Biogen isn’t due to report results from its phase 3 trials of Alzheimer’s disease antibody aducanumab until 2020 at the earliest, but its unwillingness to give any hint about interim data is spooking investors.
The biotech stuck to its policy of not providing any comments on the topic on its fourth-quarter results call, despite questions about a possible futility analysis which analysts at William Blair think could be due right about now, assuming their estimate that Biogen hit the 50% enrollment mark in its studies in mid-2017 is accurate.
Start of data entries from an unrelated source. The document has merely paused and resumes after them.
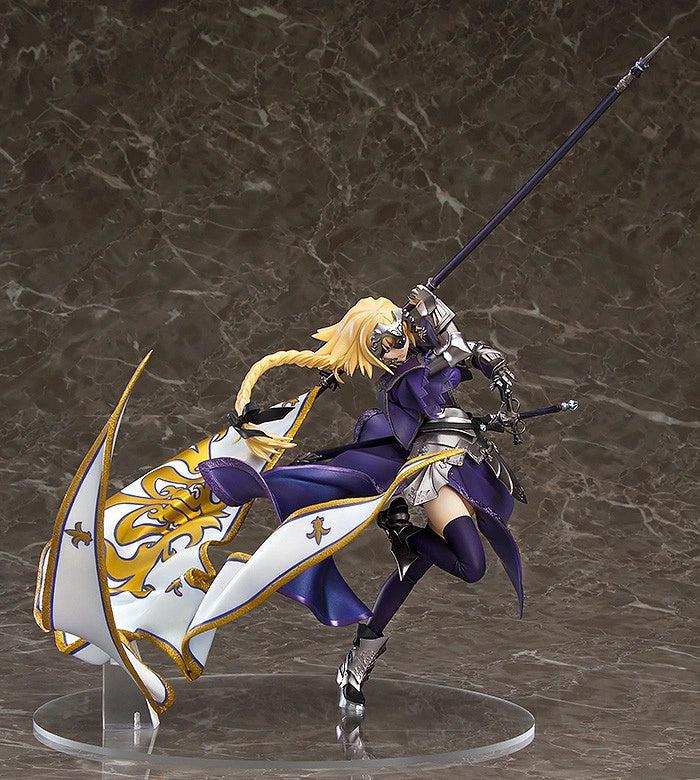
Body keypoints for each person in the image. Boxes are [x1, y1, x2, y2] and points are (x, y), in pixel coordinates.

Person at [199, 287, 525, 710]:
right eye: (382, 346)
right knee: (471, 565)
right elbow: (449, 357)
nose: (394, 347)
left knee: (415, 568)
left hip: (467, 459)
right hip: (435, 470)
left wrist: (491, 364)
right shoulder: (400, 382)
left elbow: (464, 350)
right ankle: (405, 534)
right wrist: (442, 322)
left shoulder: (419, 351)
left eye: (395, 336)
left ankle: (363, 650)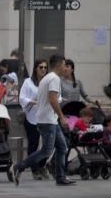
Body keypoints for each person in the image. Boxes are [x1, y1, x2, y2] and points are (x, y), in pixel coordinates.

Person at [13, 54, 76, 186]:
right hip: (47, 120)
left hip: (49, 119)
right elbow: (52, 99)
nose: (65, 68)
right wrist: (62, 117)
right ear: (59, 65)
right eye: (64, 65)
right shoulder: (54, 79)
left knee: (62, 147)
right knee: (46, 151)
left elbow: (49, 98)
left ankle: (60, 177)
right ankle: (19, 166)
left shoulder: (46, 78)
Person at [20, 59, 49, 180]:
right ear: (36, 68)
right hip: (32, 117)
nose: (43, 69)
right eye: (41, 67)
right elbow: (22, 97)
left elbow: (55, 96)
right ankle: (34, 169)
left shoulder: (48, 82)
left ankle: (42, 166)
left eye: (45, 67)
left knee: (48, 144)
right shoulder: (28, 82)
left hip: (46, 117)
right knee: (34, 143)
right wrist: (31, 101)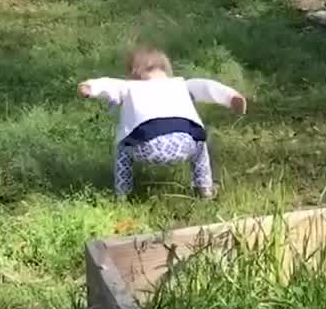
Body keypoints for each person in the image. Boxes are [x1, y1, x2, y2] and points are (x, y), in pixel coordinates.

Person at [79, 48, 247, 199]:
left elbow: (109, 84)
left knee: (122, 149)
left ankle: (122, 193)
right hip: (184, 145)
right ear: (166, 70)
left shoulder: (129, 86)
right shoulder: (181, 84)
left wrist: (90, 87)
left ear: (134, 73)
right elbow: (206, 87)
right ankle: (205, 188)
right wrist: (231, 98)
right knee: (200, 145)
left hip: (146, 147)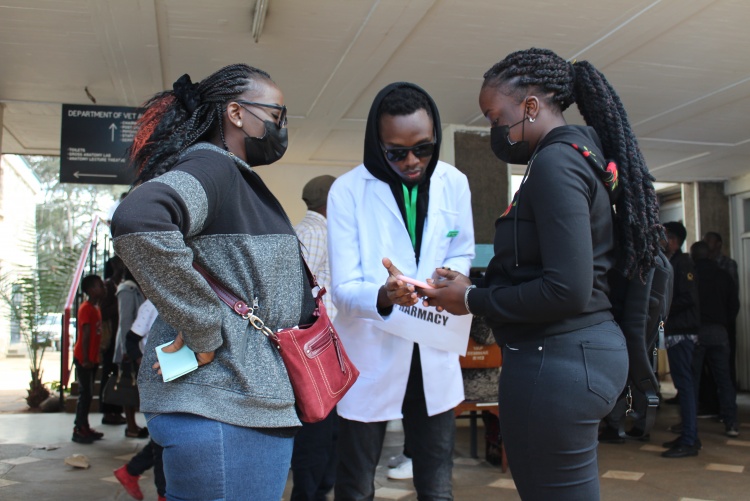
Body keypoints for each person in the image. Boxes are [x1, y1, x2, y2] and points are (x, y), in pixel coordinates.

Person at [422, 48, 663, 499]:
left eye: (496, 118)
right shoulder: (573, 156)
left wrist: (473, 299)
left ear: (531, 106)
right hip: (572, 354)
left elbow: (566, 289)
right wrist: (473, 288)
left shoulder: (557, 163)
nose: (494, 130)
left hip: (559, 359)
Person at [110, 64, 316, 500]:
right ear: (236, 113)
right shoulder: (213, 166)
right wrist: (202, 326)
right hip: (224, 407)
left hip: (234, 405)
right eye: (276, 114)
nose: (282, 126)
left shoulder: (233, 176)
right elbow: (139, 217)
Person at [328, 82, 475, 500]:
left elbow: (462, 249)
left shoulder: (453, 182)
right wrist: (384, 295)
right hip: (373, 351)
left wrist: (450, 279)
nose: (412, 161)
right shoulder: (348, 191)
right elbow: (343, 289)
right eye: (396, 152)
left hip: (433, 344)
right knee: (356, 484)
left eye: (423, 149)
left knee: (437, 481)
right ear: (378, 145)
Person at [290, 174, 339, 501]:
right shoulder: (315, 233)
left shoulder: (308, 230)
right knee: (318, 433)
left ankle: (316, 491)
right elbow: (301, 292)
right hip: (316, 349)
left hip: (318, 348)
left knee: (327, 431)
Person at [114, 299, 166, 501]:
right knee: (163, 437)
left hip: (176, 375)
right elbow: (131, 339)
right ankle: (162, 494)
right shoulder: (151, 305)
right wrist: (143, 363)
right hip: (157, 377)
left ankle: (130, 471)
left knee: (164, 436)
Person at [690, 241, 740, 437]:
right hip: (719, 331)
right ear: (709, 255)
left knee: (692, 380)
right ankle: (731, 423)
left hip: (697, 331)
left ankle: (690, 426)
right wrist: (724, 323)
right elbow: (734, 304)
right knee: (724, 379)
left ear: (694, 256)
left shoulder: (692, 276)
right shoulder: (723, 275)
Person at [661, 221, 702, 457]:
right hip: (677, 330)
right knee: (684, 386)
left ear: (674, 240)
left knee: (685, 387)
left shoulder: (682, 263)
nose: (660, 240)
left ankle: (689, 440)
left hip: (682, 332)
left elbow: (688, 298)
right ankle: (689, 435)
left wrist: (663, 308)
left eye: (664, 236)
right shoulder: (673, 262)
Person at [72, 274, 106, 444]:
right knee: (85, 394)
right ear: (91, 290)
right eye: (100, 286)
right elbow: (85, 335)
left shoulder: (95, 307)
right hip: (83, 357)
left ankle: (85, 426)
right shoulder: (86, 308)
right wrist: (85, 358)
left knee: (88, 394)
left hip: (92, 358)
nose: (103, 288)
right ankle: (78, 429)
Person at [113, 267, 147, 438]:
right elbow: (125, 321)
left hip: (136, 344)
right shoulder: (127, 290)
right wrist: (127, 349)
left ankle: (134, 425)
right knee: (128, 385)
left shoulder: (135, 288)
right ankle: (131, 426)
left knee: (134, 386)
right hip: (129, 346)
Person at [703, 231, 739, 386]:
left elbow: (732, 297)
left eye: (709, 241)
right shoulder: (701, 265)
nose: (706, 244)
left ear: (718, 244)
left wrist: (726, 320)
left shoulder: (727, 264)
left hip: (723, 322)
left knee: (725, 366)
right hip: (707, 322)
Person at [99, 255, 127, 426]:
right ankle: (108, 411)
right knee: (109, 374)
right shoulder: (109, 286)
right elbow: (102, 312)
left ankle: (116, 411)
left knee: (118, 375)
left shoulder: (120, 285)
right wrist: (119, 302)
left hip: (119, 338)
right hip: (111, 340)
Biogen’s call took place just before Roche and AC Immune announced they were stopping trials of rival Alzheimer's antibody crenezumab after their own futility analysis indicated little chance of a positive outcome, and that outcome weighed on Biogen’s shares after hours.
Analysts are desperate for information on how the aducanumab trials are progressing, with Jefferies pointing out in a research note that “stock would be easier to own if [Biogen] ends up disclosing more info … no info makes it too uncertain for some fund managers.”
“If we get to mid-19 and we hear nothing—it likely passed w/o stopping (neutral event) either way and they're close to final data,” they suggest.
Biogen did say that it was starting a third phase 3 study of aducanumab along with partner Eisai to see whether early use of the antibody can prevent or delay the clinical onset of Alzheimer's, but that left some wondering whether that was a sign of optimism about the prospects for the drug or pessimism about the current studies’ chances of hitting the mark.
Biogen’s chief medical officer Al Sandrock M.D., Ph.D., said on the call that the new trial was prompted in part by new FDA guidance (PDF) on routes to approval for early Alzheimer's drugs, telling investors: “We believe one day, the standard of care will be to treat with amyloid lowering drugs as early as possible and this trial will go a long way toward informing that.”
Jefferies say they don’t see any read-through from the decision, as Biogen “always wanted to go earlier in disease.” They add: “In the long term, we believe its phase 3 Alzheimer’s program (data not until early 2020 at the earliest) should work.”
Biogen is keen to point out the differences between aducanumab and Roche’s drug. Aducanumab (and Biogen’s earlier-stage Alzheimer's candidate BAN2401) is highly selective for soluble amyloid beta oligomers as well as insoluble fibrils, according to Sandrock.
He also said on the call that crenezumab’s IgG4 backbone means it “doesn't have full effect or function” against amyloid—unlike aducanumab and BAN2401 which are based on IgG1—and suggested crenezumab’s phase 2 data did not show any significant lowering of amyloid plaque.
William Blair also reckon there are “fundamental differences between crenezumab and aducanumab that make any read-through very limited, if at all.”
They note that crenezumab’s IgG4 structure was an attempt to reduce the side effect known as ARIA (amyloid related imaging abnormalities), but while this is undesirable “it may be a surrogate marker of beta-amyloid plaque removal in the brain, and lacking IgG1 Fc interactions may prevent crenezumab from properly activating the immune system to remove the plaques.”
The biotech was down 3% in pre-market trading.